Until his eighteenth year Akbar remained under the tutelage of Bairam, an able general, but unscrupulous and cruel. The high-minded, generous disposition of Akbar revolted against some of his guardian’s methods, but he recognized that, for some years at least, Bairam’s experience was necessary for him. In 1560, however, he took the administration entirely into his own hands. Bairam, in disgust, took up arms against his young master, but was soon defeated and taken prisoner. With his usual magnanimity, Akbar pardoned him, and sent him off to Mecca with a munificent present; but the revengeful knife of an Afghan put an end to the turbulent nobleman’s life before he could leave India.

Akbar spent the rest of his long reign in elaborating the administrative reforms which have made him famous as the greatest ruler India has ever had. With the aid of able ministers, both Hindu and Muhammadan, he purified the administration of justice, keeping the supreme control in his own hands; enjoined absolute tolerance in religious matters; abolished oppressive taxes, and reorganized and improved the system of land revenue introduced by Shere Shah. A minute account of Akbar’s reign, of his policy, habits, and character, is given in the “Akbar-nama,” the history written by his devoted friend and Prime Minister, Abul Fazl. No detail of state affairs was too small for Akbar’s personal attention. Ability and integrity were the only passports to his favour, while bigotry and injustice were anathemas to him. Like Babar, he was fond of horticulture, and imported many kinds of fruit trees and flowers into India. Though he could neither read nor write, he had a great library of Hindi, Persian, Arabic, Greek, and other books, and Abul Fazl relates that every book was read through to him from beginning to end.

The most remarkable of all this remarkable man’s intellectual activities were his attempts to bring about a reconciliation of all the discordant religious elements of his empire.
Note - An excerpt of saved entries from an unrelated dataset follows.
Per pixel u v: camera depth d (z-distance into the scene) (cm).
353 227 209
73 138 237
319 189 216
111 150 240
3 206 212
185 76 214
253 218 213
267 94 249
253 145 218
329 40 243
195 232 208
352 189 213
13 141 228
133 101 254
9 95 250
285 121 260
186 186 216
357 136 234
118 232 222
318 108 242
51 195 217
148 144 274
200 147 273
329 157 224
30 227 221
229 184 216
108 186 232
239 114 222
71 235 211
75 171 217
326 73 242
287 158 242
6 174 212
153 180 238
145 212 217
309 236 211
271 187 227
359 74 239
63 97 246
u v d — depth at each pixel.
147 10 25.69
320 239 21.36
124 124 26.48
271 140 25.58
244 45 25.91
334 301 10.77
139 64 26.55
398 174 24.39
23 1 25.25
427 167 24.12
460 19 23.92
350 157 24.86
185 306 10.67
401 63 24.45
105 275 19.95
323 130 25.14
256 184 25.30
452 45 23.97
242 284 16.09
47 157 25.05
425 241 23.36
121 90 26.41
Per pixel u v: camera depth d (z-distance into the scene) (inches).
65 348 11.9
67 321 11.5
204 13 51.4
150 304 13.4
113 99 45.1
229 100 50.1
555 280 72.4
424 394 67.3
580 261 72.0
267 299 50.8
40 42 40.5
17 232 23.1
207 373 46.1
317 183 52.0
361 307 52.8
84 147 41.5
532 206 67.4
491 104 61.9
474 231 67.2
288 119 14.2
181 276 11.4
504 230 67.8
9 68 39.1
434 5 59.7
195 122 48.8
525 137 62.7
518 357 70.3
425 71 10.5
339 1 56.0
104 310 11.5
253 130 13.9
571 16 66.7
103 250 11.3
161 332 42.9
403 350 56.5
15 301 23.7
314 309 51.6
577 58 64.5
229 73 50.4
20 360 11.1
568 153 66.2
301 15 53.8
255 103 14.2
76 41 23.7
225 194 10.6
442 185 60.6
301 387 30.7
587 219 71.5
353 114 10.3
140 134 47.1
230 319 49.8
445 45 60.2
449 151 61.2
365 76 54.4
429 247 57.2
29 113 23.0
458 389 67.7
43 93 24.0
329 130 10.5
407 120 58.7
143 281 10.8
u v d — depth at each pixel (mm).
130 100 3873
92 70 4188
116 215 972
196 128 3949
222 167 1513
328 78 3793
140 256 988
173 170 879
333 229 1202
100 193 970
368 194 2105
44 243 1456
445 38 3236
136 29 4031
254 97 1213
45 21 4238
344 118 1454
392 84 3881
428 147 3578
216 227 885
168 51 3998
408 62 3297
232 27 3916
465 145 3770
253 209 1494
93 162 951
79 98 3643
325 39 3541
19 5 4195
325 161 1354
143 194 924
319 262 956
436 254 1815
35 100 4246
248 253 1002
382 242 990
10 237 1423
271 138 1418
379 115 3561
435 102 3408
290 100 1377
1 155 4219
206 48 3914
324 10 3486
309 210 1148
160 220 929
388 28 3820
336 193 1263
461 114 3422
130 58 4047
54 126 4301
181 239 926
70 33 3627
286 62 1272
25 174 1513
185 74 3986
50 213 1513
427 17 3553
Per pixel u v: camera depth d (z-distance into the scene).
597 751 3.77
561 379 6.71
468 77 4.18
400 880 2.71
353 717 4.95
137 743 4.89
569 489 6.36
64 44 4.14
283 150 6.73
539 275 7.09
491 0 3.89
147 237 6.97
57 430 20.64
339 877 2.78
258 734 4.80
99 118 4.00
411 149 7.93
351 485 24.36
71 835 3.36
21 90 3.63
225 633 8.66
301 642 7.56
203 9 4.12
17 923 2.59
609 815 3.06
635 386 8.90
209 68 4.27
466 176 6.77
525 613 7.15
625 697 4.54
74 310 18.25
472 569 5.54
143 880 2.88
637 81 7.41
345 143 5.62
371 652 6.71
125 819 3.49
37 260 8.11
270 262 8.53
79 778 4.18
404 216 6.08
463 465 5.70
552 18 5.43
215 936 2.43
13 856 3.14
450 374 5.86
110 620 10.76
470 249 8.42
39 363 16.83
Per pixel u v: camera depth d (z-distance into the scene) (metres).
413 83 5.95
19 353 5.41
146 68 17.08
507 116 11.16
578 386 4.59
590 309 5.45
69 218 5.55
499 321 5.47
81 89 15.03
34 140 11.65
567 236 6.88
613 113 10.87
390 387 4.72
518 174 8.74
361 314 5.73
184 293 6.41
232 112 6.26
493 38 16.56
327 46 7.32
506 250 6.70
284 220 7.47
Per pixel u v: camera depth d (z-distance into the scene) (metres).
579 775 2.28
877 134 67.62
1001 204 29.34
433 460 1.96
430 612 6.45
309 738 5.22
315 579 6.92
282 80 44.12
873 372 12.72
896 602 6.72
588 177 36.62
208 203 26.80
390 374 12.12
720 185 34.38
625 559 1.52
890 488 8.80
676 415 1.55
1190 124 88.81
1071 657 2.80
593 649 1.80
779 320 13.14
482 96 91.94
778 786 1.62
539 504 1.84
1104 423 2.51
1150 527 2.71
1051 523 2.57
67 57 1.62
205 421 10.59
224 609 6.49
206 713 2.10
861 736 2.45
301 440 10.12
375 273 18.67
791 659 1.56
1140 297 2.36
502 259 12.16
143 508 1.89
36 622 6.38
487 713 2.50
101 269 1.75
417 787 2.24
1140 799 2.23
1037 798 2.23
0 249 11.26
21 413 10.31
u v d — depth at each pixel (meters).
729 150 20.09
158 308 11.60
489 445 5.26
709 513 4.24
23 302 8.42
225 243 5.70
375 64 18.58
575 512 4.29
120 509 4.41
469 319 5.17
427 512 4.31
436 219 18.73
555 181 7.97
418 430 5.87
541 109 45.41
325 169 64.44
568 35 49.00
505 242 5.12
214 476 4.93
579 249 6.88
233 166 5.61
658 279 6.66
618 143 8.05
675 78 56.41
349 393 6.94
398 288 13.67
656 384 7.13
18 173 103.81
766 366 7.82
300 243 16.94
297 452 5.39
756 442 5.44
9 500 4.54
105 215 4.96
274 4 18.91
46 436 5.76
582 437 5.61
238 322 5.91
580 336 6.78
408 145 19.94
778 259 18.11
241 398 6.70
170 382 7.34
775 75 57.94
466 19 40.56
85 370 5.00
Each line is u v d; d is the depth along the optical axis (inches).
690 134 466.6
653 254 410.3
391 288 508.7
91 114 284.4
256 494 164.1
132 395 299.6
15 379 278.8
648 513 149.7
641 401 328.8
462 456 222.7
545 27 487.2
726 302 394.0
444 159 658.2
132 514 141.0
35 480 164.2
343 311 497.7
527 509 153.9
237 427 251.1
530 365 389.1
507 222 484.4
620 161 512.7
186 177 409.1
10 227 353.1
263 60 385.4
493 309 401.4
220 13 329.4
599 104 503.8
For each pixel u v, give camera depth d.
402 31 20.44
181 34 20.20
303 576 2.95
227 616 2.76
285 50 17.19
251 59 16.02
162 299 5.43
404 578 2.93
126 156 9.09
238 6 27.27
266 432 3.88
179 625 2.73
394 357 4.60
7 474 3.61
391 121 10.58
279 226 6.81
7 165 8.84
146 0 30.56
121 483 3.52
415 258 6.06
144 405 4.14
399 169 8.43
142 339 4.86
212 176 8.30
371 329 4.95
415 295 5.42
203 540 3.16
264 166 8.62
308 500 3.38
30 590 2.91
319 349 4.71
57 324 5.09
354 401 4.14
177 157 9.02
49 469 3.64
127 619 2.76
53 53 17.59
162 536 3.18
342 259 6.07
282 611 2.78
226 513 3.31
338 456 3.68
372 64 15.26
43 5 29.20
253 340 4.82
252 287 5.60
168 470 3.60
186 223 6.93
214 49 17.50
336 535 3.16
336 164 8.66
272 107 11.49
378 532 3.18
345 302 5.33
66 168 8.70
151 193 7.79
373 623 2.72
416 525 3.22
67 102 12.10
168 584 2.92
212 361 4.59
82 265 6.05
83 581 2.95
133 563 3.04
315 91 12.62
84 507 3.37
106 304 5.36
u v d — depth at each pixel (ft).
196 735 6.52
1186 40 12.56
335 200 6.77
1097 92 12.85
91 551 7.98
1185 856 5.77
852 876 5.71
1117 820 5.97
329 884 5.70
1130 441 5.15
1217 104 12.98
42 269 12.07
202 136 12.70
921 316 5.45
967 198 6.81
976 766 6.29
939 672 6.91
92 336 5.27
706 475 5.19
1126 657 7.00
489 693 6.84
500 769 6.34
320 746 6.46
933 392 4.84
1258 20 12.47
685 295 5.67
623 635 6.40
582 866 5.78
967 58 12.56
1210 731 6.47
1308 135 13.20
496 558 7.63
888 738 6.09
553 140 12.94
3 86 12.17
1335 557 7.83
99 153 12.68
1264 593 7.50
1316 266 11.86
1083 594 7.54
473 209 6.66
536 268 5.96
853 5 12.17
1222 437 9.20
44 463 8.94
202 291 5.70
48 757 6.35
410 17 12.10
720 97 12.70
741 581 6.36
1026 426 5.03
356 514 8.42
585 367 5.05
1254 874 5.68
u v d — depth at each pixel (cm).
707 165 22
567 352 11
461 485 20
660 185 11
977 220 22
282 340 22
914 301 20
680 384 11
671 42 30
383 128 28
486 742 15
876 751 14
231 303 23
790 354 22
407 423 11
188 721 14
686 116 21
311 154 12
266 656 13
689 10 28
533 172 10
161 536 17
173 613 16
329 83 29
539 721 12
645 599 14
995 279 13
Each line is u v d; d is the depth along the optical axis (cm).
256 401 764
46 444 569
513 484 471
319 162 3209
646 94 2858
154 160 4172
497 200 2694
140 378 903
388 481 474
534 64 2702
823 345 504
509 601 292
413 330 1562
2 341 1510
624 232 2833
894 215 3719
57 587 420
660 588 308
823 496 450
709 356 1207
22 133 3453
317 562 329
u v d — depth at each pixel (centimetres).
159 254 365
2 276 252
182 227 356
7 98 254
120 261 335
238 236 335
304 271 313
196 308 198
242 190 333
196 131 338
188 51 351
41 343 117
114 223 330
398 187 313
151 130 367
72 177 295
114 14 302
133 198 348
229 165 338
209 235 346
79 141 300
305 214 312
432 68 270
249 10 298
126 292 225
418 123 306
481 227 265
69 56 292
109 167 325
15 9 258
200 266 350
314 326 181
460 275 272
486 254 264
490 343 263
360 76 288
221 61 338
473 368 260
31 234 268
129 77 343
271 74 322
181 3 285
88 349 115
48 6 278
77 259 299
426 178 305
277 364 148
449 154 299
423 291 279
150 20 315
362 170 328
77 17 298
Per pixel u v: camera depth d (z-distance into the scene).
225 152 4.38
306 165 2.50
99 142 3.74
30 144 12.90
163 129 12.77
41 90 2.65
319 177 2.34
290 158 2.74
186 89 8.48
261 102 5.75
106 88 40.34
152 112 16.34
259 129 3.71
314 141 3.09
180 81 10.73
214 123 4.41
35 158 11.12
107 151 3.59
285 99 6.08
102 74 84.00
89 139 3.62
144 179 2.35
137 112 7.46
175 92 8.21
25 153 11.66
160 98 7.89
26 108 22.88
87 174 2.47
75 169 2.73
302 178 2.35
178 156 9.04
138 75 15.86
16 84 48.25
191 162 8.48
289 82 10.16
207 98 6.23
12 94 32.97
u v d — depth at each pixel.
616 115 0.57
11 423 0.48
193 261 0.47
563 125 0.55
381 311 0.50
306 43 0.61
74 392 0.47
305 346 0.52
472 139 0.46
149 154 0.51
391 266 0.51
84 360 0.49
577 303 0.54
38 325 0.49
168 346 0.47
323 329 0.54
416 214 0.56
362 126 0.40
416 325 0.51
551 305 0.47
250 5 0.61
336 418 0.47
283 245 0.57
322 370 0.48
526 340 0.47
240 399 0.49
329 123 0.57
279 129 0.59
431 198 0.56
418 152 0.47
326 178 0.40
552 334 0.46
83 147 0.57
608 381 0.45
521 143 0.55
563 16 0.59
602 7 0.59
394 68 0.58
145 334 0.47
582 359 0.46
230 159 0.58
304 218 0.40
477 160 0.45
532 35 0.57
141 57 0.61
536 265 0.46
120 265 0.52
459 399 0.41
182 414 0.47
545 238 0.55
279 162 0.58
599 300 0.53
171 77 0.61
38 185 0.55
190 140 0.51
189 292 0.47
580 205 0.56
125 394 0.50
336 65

Badayuni, one of his contemporary historians, but, unlike him, a bigoted Musalman, comments thus on Akbar’s religious views: “From his earliest childhood to his manhood, and from his manhood to old age, his Majesty has passed through the most various phases, and through all sorts of religious practices and sectarian beliefs, and has collected everything which people can find in books, with a talent of selection peculiar to him and a spirit of inquiry opposed to every (Islamite) principle. Thus a faith based on some elementary principles traced itself on the mirror of his heart, and, as the result of all the influences which were brought to bear on his Majesty, there grew gradually, as the outline on a stone, the conviction on his heart that there were sensible men in all religions, and abstemious thinkers and men endowed with miraculous powers among all nations. If some true knowledge were thus everywhere to be found, why should truth be confined to one religion, or to a creed like Islam, which was comparatively new, and scarcely a thousand years old; why should one sect assert what another denies, and why should one claim a preference without having superiority conferred upon itself?”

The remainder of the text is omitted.